**PROBLEM TO SOLVE**. Your task is to return all of the records exactly, minus any images.

────

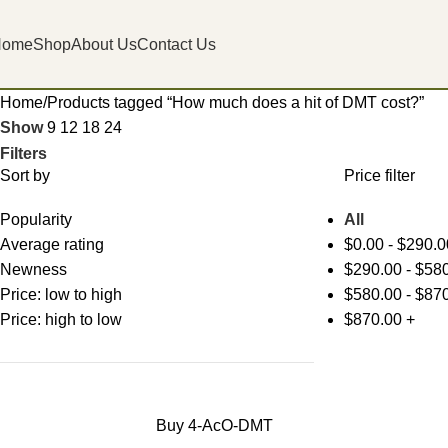
Home
Shop
About Us
Contact Us
Home
Products tagged “How much does a hit of DMT cost?”
Show
9
12
18
24
Filters
Sort by
Price filter
Popularity
All
Average rating
$
0.00
-
$
290.0
Newness
$
290.00
-
$
580
Price: low to high
$
580.00
-
$
870
Price: high to low
$
870.00
+
Buy 4-AcO-DMT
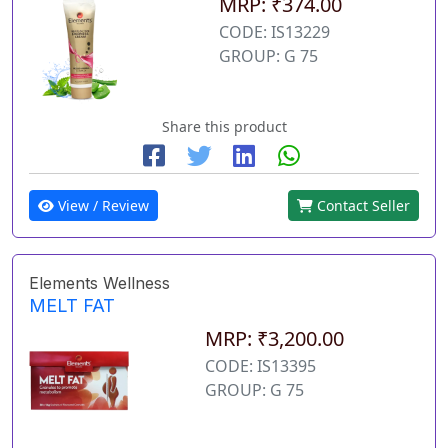
MRP: ₹374.00
CODE: IS13229
GROUP: G 75
Share this product
View / Review
Contact Seller
Elements Wellness
MELT FAT
MRP: ₹3,200.00
CODE: IS13395
GROUP: G 75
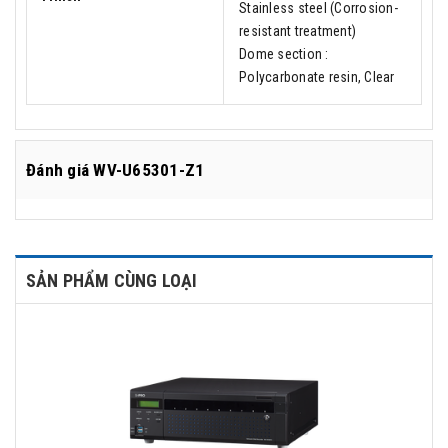
Stainless steel (Corrosion-
resistant treatment)
Dome section :
Polycarbonate resin, Clear
Đánh giá
WV-U65301-Z1
SẢN PHẨM CÙNG LOẠI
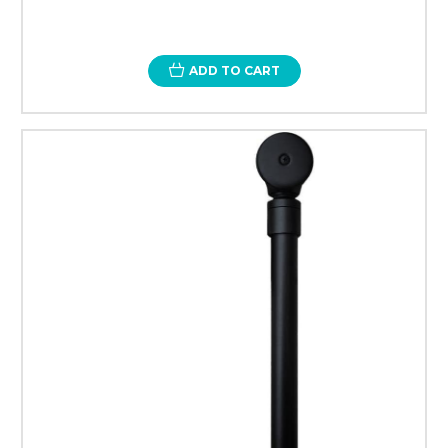
ADD TO CART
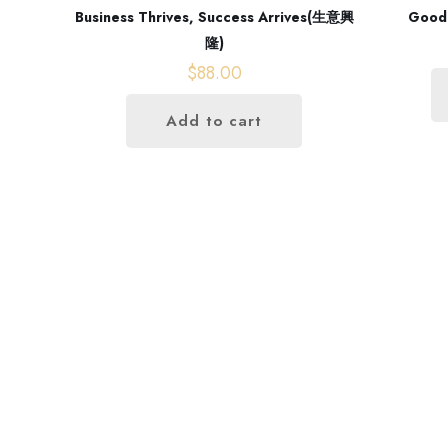
Business Thrives, Success Arrives(生意興
Good
隆)
$
88.00
Add to cart
Opening hours
Monday - Friday
09:00 AM - 06:00 PM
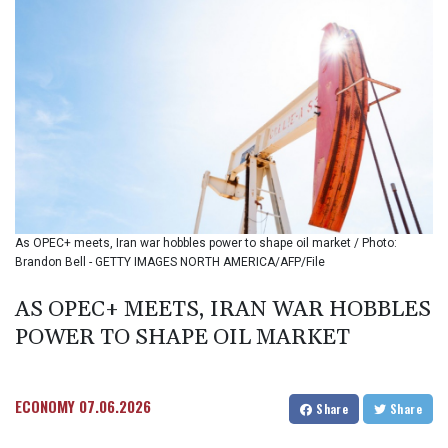
BIF 3451.157116
BMD 1.156136
BND 1.477082
BOB 13.69983
BRL 5.876989
BSD 1.152686
BTN 109.688637
BWP 15.558807
BYN 3.432357
BYR
22660.258427
As OPEC+ meets, Iran war hobbles power to shape oil market / Photo:
BZD 2.318271
Brandon Bell - GETTY IMAGES NORTH AMERICA/AFP/File
CAD 1.61333
CDF
AS OPEC+ MEETS, IRAN WAR HOBBLES
2615.761404
POWER TO SHAPE OIL MARKET
CHF 0.934181
CLF 0.026836
CLP
1056.199727
ECONOMY
07.06.2026
Share
Share
CNY 7.801146
CNH 7.796152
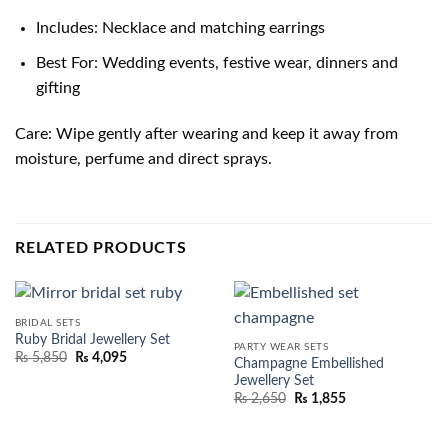
Includes: Necklace and matching earrings
Best For: Wedding events, festive wear, dinners and
gifting
Care: Wipe gently after wearing and keep it away from
moisture, perfume and direct sprays.
RELATED PRODUCTS
BRIDAL SETS
Ruby Bridal Jewellery Set
PARTY WEAR SETS
₨
5,850
₨
4,095
Champagne Embellished
Jewellery Set
₨
2,650
₨
1,855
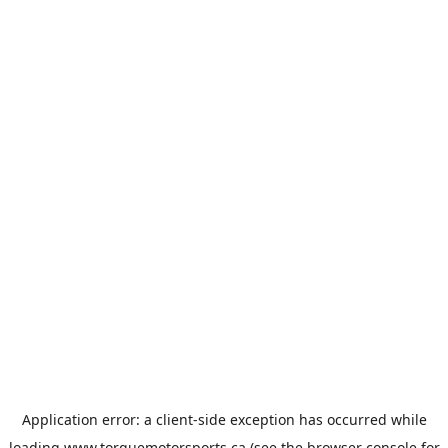
Application error: a
client
-side exception has occurred while
loading
www.torquemotorsports.ca
(see the
browser console
for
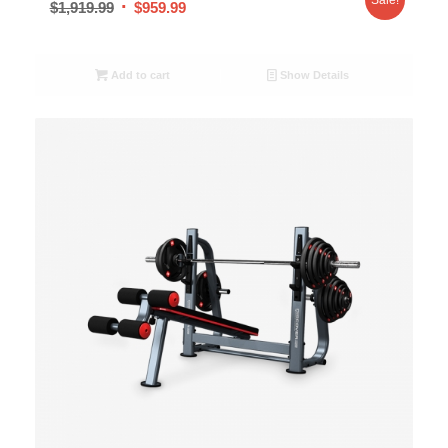
$
1,919.99
$
959.99
Add to cart
Show Details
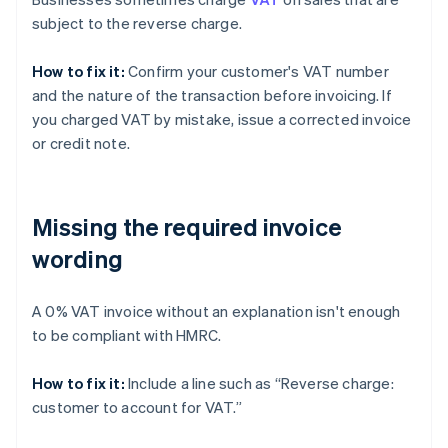
subject to the reverse charge.
How to fix it:
Confirm your customer's VAT number
and the nature of the transaction before invoicing. If
you charged VAT by mistake, issue a corrected invoice
or credit note.
Missing the required invoice
wording
A 0% VAT invoice without an explanation isn't enough
to be compliant with HMRC.
How to fix it:
Include a line such as “Reverse charge:
customer to account for VAT.”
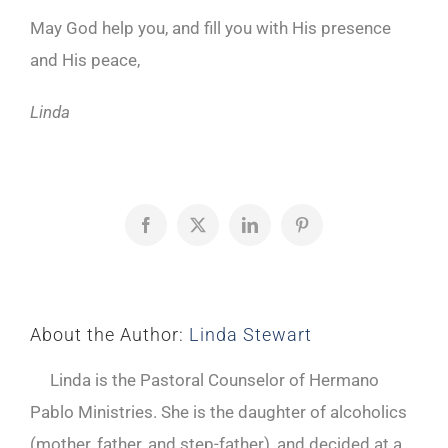
May God help you, and fill you with His presence
and His peace,
Linda
Facebook
X
LinkedIn
Pinterest
About the Author:
Linda Stewart
Linda is the Pastoral Counselor of Hermano
Pablo Ministries. She is the daughter of alcoholics
(mother, father, and step-father), and decided at a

────

**ANSWER SECTION**.
Home
Shop
About Us
Contact Us
Home
Products tagged “How much does a hit of DMT cost?”
Show
9
12
18
24
Filters
Sort by
Price filter
Popularity
All
Average rating
$
0.00
-
$
290.0
Newness
$
290.00
-
$
580
Price: low to high
$
580.00
-
$
870
Price: high to low
$
870.00
+
Buy 4-AcO-DMT
MRP: ₹374.00
CODE: IS13229
GROUP: G 75
Share this product
View / Review
Contact Seller
Elements Wellness
MELT FAT
MRP: ₹3,200.00
CODE: IS13395
GROUP: G 75
Stainless steel (Corrosion-
resistant treatment)
Dome section :
Polycarbonate resin, Clear
Đánh giá
WV-U65301-Z1
SẢN PHẨM CÙNG LOẠI
ADD TO CART
Business Thrives, Success Arrives(生意興
Good
隆)
$
88.00
Add to cart
Opening hours
Monday - Friday
09:00 AM - 06:00 PM
BIF 3451.157116
BMD 1.156136
BND 1.477082
BOB 13.69983
BRL 5.876989
BSD 1.152686
BTN 109.688637
BWP 15.558807
BYN 3.432357
BYR
22660.258427
As OPEC+ meets, Iran war hobbles power to shape oil market / Photo:
BZD 2.318271
Brandon Bell - GETTY IMAGES NORTH AMERICA/AFP/File
CAD 1.61333
CDF
AS OPEC+ MEETS, IRAN WAR HOBBLES
2615.761404
POWER TO SHAPE OIL MARKET
CHF 0.934181
CLF 0.026836
CLP
1056.199727
ECONOMY
07.06.2026
Share
Share
CNY 7.801146
CNH 7.796152
Includes: Necklace and matching earrings
Best For: Wedding events, festive wear, dinners and
gifting
Care: Wipe gently after wearing and keep it away from
moisture, perfume and direct sprays.
RELATED PRODUCTS
BRIDAL SETS
Ruby Bridal Jewellery Set
PARTY WEAR SETS
₨
5,850
₨
4,095
Champagne Embellished
Jewellery Set
₨
2,650
₨
1,855
Application error: a
client
-side exception has occurred while
loading
www.torquemotorsports.ca
(see the
browser console
for
$
1,919.99
$
959.99
Add to cart
Show Details
subject to the reverse charge.
How to fix it:
Confirm your customer's VAT number
and the nature of the transaction before invoicing. If
you charged VAT by mistake, issue a corrected invoice
or credit note.
Missing the required invoice
wording
A 0% VAT invoice without an explanation isn't enough
to be compliant with HMRC.
How to fix it:
Include a line such as “Reverse charge:
customer to account for VAT.”
May God help you, and fill you with His presence
and His peace,
Linda
Facebook
X
LinkedIn
Pinterest
About the Author:
Linda Stewart
Linda is the Pastoral Counselor of Hermano
Pablo Ministries. She is the daughter of alcoholics
(mother, father, and step-father), and decided at a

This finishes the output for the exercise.